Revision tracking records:
..........

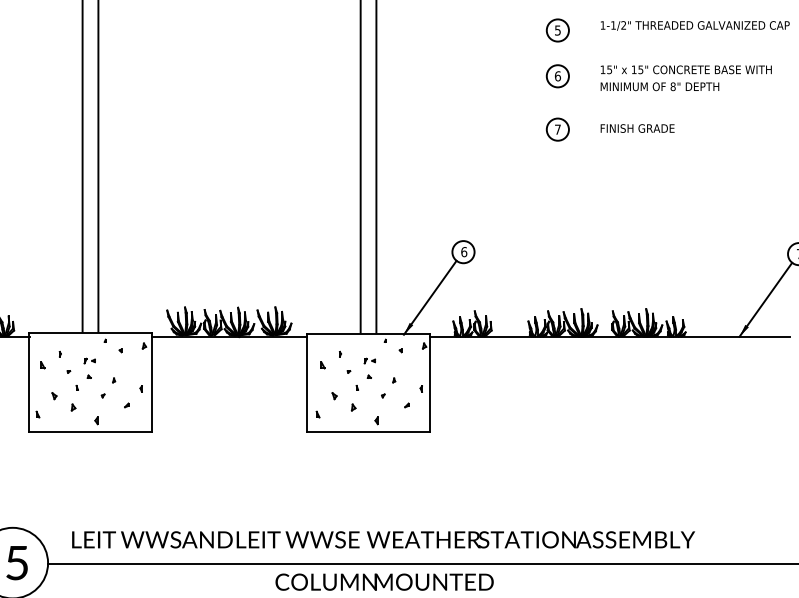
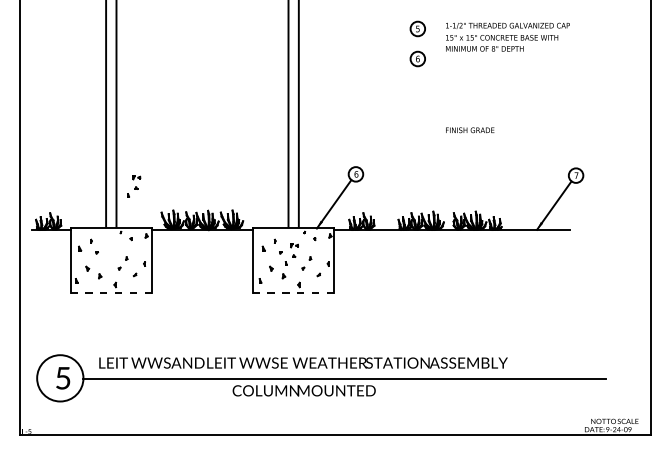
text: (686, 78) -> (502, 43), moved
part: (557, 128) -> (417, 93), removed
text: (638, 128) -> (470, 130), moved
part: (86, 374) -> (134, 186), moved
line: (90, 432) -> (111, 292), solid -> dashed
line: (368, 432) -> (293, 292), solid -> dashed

..........

■ What is being asked ■
Write out, word for word, the lines from the one containing "part: (557, 128) -> (417, 93), removed" through the end of the records, with no other lines.

■ Problem solution ■
part: (557, 128) -> (417, 93), removed
text: (638, 128) -> (470, 130), moved
part: (86, 374) -> (134, 186), moved
line: (90, 432) -> (111, 292), solid -> dashed
line: (368, 432) -> (293, 292), solid -> dashed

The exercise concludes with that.